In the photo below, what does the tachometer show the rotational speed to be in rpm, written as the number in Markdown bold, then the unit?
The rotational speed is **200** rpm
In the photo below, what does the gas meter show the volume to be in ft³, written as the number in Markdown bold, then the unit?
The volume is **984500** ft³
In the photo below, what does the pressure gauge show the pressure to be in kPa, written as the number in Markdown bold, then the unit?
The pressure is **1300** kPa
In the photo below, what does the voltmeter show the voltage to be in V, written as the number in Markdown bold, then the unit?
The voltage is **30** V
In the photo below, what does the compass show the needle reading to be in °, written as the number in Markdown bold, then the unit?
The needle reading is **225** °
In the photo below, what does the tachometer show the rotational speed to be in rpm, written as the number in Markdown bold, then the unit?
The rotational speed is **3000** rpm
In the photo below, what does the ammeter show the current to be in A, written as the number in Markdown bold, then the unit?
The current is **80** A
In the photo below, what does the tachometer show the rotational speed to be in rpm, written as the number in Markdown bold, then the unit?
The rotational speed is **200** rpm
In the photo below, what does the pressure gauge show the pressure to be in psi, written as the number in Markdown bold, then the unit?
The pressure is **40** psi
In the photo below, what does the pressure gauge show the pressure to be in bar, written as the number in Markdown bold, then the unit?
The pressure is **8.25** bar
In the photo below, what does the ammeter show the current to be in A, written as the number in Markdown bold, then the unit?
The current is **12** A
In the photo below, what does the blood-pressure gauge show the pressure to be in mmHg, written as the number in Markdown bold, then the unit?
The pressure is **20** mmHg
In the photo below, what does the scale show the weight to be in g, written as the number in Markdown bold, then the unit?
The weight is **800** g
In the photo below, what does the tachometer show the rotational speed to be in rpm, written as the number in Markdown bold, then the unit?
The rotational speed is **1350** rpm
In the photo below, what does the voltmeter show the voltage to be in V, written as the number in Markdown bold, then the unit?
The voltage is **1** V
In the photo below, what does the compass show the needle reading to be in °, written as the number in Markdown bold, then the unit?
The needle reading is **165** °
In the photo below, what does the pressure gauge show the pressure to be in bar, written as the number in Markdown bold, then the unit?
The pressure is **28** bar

----------

→ **EXERCISE DIRECTIONS**: Copy the records above word for word, from their first line through the line containing "The pressure is **1300** kPa", with both of those lines included.

→ **SOLUTION FOR THIS PROBLEM**:
In the photo below, what does the tachometer show the rotational speed to be in rpm, written as the number in Markdown bold, then the unit?
The rotational speed is **200** rpm
In the photo below, what does the gas meter show the volume to be in ft³, written as the number in Markdown bold, then the unit?
The volume is **984500** ft³
In the photo below, what does the pressure gauge show the pressure to be in kPa, written as the number in Markdown bold, then the unit?
The pressure is **1300** kPa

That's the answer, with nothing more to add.